Leibfreid has led the effort to implement a recognition program for new staff, and she coordinates UPJ employee involvement in community service activities including the American Heart Association’s Heart Walk and the Johnstown FolkFest. She also serves as a staff representative to the UPJ advisory board and the Johnstown planning and budget committee, Etheridge said.

“I was very honored and flattered to be recognized by the people I work with,” said Leibfreid, who also organizes morale-boosting events such as a monthly staff night out at local restaurants.

Leibfreid started at UPJ in 1980, “when I was 4 years old,” she joked.

Bill McGahey was cited by nominators for extraordinary dedication to his job, department and the engineering school. Nominators referenced his 12-hour work days, 24/7 on-call availability and willingness to make “house calls” to faculty homes to troubleshoot, maintain and upgrade personal computing equipment.

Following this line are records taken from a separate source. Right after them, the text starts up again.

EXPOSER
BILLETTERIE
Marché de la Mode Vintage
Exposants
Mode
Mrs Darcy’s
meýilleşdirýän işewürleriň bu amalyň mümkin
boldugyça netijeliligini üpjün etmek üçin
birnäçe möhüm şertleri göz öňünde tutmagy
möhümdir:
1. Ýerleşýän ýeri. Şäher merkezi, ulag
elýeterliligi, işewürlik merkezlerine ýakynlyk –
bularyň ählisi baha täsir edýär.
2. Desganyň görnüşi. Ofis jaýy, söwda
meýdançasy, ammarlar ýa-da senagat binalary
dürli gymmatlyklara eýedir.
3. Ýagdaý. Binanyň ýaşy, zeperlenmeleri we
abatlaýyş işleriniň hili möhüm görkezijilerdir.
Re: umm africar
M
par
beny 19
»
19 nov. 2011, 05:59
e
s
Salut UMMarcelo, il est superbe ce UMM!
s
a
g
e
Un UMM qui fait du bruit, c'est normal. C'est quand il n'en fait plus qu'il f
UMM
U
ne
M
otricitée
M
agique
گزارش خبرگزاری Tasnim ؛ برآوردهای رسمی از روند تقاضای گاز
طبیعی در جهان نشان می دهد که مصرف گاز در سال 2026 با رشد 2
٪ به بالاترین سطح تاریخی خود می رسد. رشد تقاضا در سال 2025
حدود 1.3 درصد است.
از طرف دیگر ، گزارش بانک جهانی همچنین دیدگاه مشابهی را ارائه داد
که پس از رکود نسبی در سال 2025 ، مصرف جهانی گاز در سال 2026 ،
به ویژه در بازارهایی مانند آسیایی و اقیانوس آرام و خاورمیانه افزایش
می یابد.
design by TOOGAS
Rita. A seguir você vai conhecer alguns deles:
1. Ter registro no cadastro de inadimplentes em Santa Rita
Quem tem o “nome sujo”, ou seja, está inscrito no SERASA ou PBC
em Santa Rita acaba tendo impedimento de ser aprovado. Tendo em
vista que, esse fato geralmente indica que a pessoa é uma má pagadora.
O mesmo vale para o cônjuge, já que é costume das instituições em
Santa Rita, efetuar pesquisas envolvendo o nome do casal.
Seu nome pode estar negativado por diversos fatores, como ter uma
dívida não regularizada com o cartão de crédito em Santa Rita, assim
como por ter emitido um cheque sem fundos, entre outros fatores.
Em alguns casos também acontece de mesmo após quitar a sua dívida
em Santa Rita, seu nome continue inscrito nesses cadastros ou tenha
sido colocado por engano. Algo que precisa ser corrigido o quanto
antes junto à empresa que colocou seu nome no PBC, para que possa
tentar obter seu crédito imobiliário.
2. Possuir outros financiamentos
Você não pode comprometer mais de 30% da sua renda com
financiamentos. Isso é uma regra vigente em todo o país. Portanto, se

As one nominator put it, “This dedication to the school and his work ethic have saved the school additional funds by not having to hire outside support or additional personnel to provide the extra support and training he has given.”

McGahey started at Pitt in 1978 as an electronics technician in the pre-computer era. “I was hired to fix and maintain electronic equipment,” McGahey said. “Once computers and networking came in, I self-trained in those areas to be able to do the same thing. I just think of that as part of the job. I was shocked and flattered to win this award.”

Facilities Management’s Rodden, who started at Pitt in 1975, was nominated and praised by his co-workers for the high quality of his work, his concern for on-the-job safety and his ability to devise and implement cost-saving solutions to work issues.

Such solutions have included devising an energy patch to restore power to the Chevron Science Center following a water-main break; upgrading to high-efficiency fixtures and automated lighting controls to reduce the University’s energy consumption, and implementing a web-based scheduling system to share information prior to weekly trades foremen meetings.

Rodden’s peers also cited his willingness to share knowledge and expertise enthusiastically. Co-workers noted that Rodden cared about them personally and gave them a sense of security when he was involved with a project.

“I was humbled when I learned I won this award,” said Rodden, an electrician foreman who supervises 17 staff. “I knew I was nominated and I was honored to get that far, but I never thought I would actually win. You never know what people think of you.

“I was impressed by the number of people who submitted things for my nomination.”